Likewise, in Woodruff v. Superior Court, 237 Cal.App.2d 749 [47 Cal.Rptr. 291], the Second District Court of Appeal granted an accused's petition for writ of prohibition to restrain further proceedings in a criminal prosecution for murder under circumstances bearing a startling resemblance to the facts involved in the case now under review. The accused was the owner of a cafe which had been operating at a financial loss and which was insured against loss by fire. A fire of incendiary origin occurred in the cafe at a time when the accused was not present. Defendant purchased the inflammable liquid utilized in setting the fire, and hired a friend to start the fire with the purchased gasoline. The friend inadvertently set himself afire during the commission of the crime and sustained fatal burns. The court held that People v. Ferlin, supra, 203 Cal. 587, constituted valid authority for the proposition that Penal Code, section 189, is inapplicable to a situation where an accomplice accidentally kills himself while engaged in the act of arson.
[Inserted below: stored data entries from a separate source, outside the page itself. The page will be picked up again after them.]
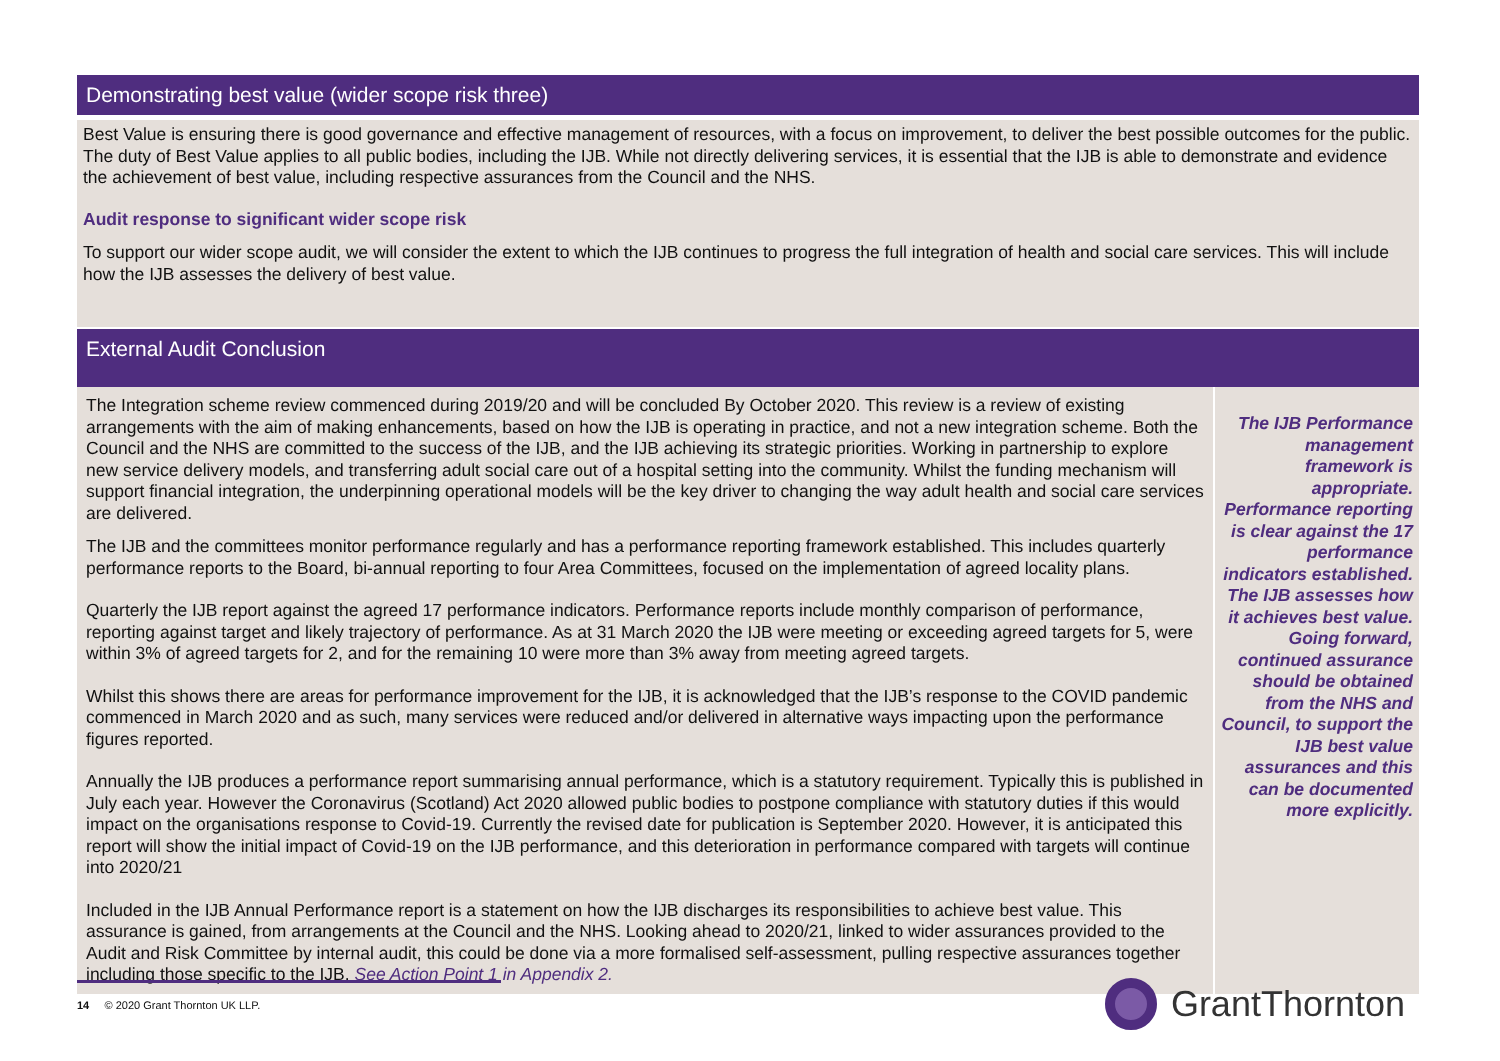Demonstrating best value (wider scope risk three)
Best Value is ensuring there is good governance and effective management of resources, with a focus on improvement, to deliver the best possible outcomes for the public. The duty of Best Value applies to all public bodies, including the IJB. While not directly delivering services, it is essential that the IJB is able to demonstrate and evidence the achievement of best value, including respective assurances from the Council and the NHS.
Audit response to significant wider scope risk
To support our wider scope audit, we will consider the extent to which the IJB continues to progress the full integration of health and social care services. This will include how the IJB assesses the delivery of best value.
External Audit Conclusion
The Integration scheme review commenced during 2019/20 and will be concluded By October 2020. This review is a review of existing arrangements with the aim of making enhancements, based on how the IJB is operating in practice, and not a new integration scheme. Both the Council and the NHS are committed to the success of the IJB, and the IJB achieving its strategic priorities. Working in partnership to explore new service delivery models, and transferring adult social care out of a hospital setting into the community. Whilst the funding mechanism will support financial integration, the underpinning operational models will be the key driver to changing the way adult health and social care services are delivered.
The IJB and the committees monitor performance regularly and has a performance reporting framework established. This includes quarterly performance reports to the Board, bi-annual reporting to four Area Committees, focused on the implementation of agreed locality plans.
Quarterly the IJB report against the agreed 17 performance indicators. Performance reports include monthly comparison of performance, reporting against target and likely trajectory of performance. As at 31 March 2020 the IJB were meeting or exceeding agreed targets for 5, were within 3% of agreed targets for 2, and for the remaining 10 were more than 3% away from meeting agreed targets.
Whilst this shows there are areas for performance improvement for the IJB, it is acknowledged that the IJB’s response to the COVID pandemic commenced in March 2020 and as such, many services were reduced and/or delivered in alternative ways impacting upon the performance figures reported.
Annually the IJB produces a performance report summarising annual performance, which is a statutory requirement. Typically this is published in July each year. However the Coronavirus (Scotland) Act 2020 allowed public bodies to postpone compliance with statutory duties if this would impact on the organisations response to Covid-19. Currently the revised date for publication is September 2020. However, it is anticipated this report will show the initial impact of Covid-19 on the IJB performance, and this deterioration in performance compared with targets will continue into 2020/21
Included in the IJB Annual Performance report is a statement on how the IJB discharges its responsibilities to achieve best value. This assurance is gained, from arrangements at the Council and the NHS. Looking ahead to 2020/21, linked to wider assurances provided to the Audit and Risk Committee by internal audit, this could be done via a more formalised self-assessment, pulling respective assurances together including those specific to the IJB. See Action Point 1 in Appendix 2.
The IJB Performance management framework is appropriate. Performance reporting is clear against the 17 performance indicators established. The IJB assesses how it achieves best value. Going forward, continued assurance should be obtained from the NHS and Council, to support the IJB best value assurances and this can be documented more explicitly.
14 © 2020 Grant Thornton UK LLP. GrantThornton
We hold that it is not murder for an accomplice to kill himself accidentally while engaged in the commission of the crime of arson, and consequently his principal may not be charged with such offense inasmuch as the act of accidentally killing one's self does not constitute an "unlawful killing" within the meaning of Penal Code, section 187, particularly in view of the rule that the felony-murder doctrine was enacted for the protection of the public, and not for the benefit of the lawbreaker.
Order affirmed.
McCabe, P. J., and Tamura, J., concurred.
The Supreme Court cited the Ferlin case with approval in its recent decision in the case of People v. Washington, 62 Cal.2d 777 [44 Cal.Rptr. 442, 402 P.2d 130].